Um cravo vermelho com uma etiqueta no caule. 1.º de Maio de 1974. Estava guardado nas coisas da minha avó. Entre cartas e documentos. Um cravo com 48 anos, conservado como uma preciosidade. Assim como um "Jornal de Notícias" de 2 de Maio do mesmo ano com a fotografia da Avenida dos Aliados completamente cheia na capa e letras garrafais declarando: 1.º de Maio: o povo mereceu a liberdade!
Duas recordações do Primeiro de Maio fundador da nossa democracia, naqueles dias intensos que Abril pariu. Duas recordações, guardadas pela minha avó, que não sendo uma pessoa ativa politicamente, sabia bem o tanto que tinham sido longos aqueles 48 anos de mordaça. Duas recordações que dizem muito da importância daqueles dias, para a minha avó e para todas as mulheres portuguesas.

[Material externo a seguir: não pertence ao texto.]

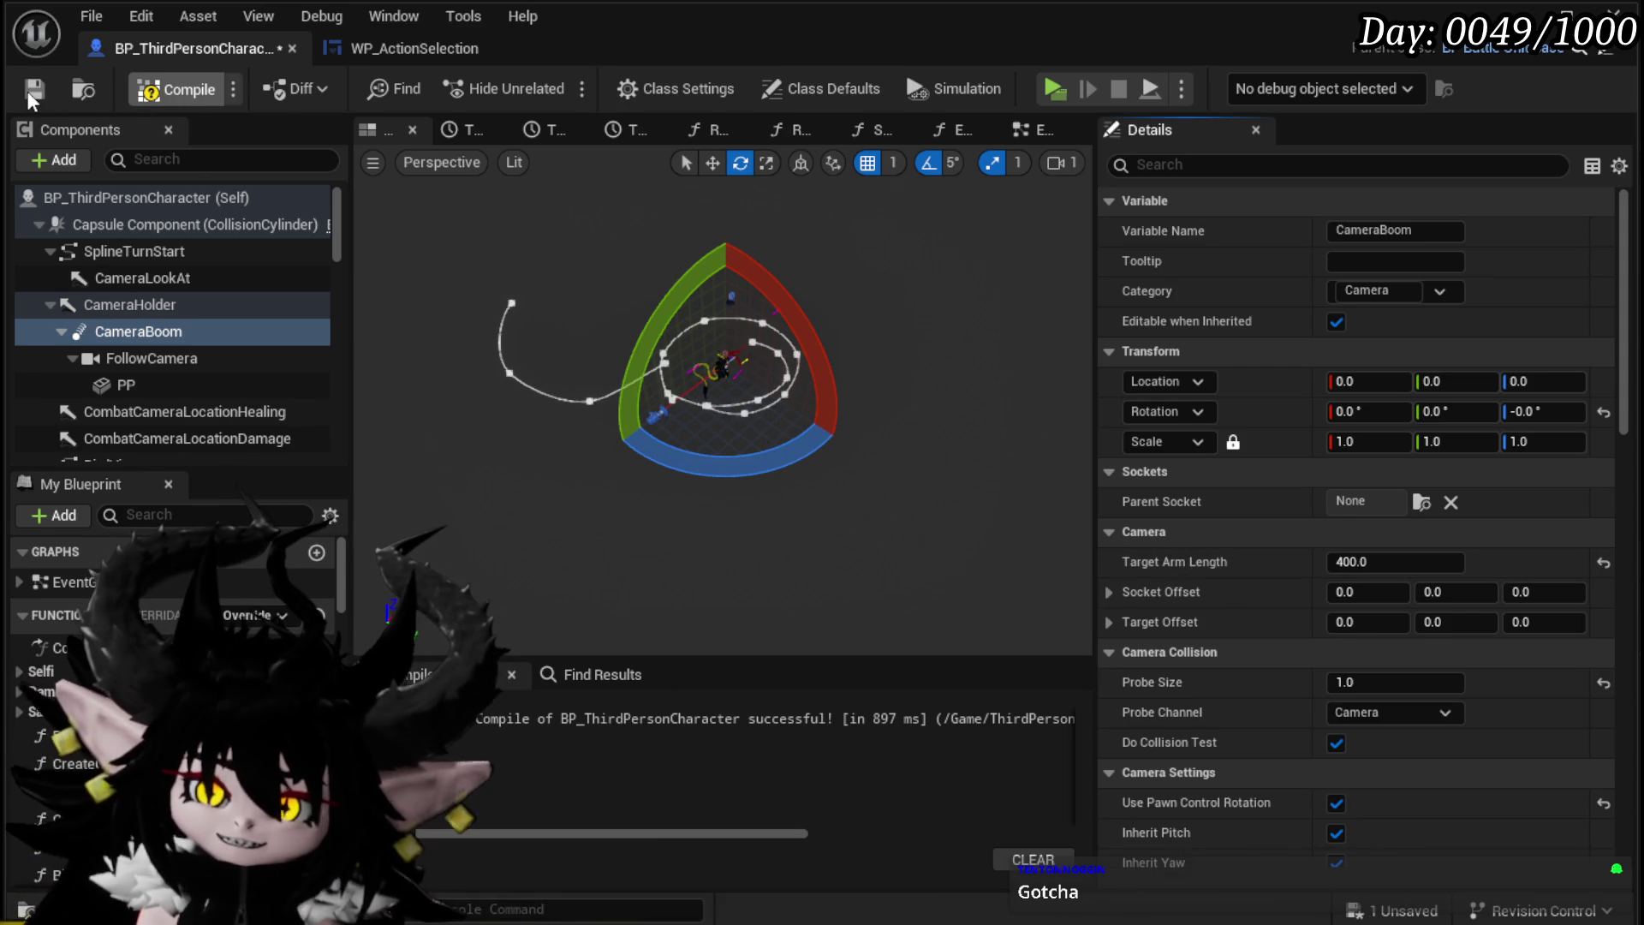
{"action": "left_click", "coordinate": [27, 91]}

Ainda assim, 48 passados e depois de tantas conquistas no que diz respeito aos direitos das mulheres, não deixa de ser irónico que o Dia da Mãe calhe num Primeiro de Maio, num país em que ser mãe trabalhadora é duríssimo. É até paradoxal que os louvores à abnegação materna e ao mito da mãe-guerreira (típicos do primeiro domingo de maio) se sobreponham ao Primeiro de Maio. E para que faça sentido é preciso ainda muita luta!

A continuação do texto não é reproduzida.